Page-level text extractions
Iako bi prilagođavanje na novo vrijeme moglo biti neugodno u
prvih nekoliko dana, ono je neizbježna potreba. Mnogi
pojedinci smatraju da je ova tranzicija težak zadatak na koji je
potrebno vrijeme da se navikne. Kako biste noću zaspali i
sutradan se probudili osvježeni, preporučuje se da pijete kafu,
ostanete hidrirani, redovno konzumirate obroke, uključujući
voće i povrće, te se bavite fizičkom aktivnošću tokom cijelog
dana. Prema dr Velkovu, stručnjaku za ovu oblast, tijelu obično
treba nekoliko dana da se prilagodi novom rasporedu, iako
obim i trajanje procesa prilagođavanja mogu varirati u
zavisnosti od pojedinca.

§ **Required work**:
Look through the entries above. Extract each line with the word "nekoliko".

§ **Worked solution**:
prvih nekoliko dana, ono je neizbježna potreba. Mnogi
treba nekoliko dana da se prilagodi novom rasporedu, iako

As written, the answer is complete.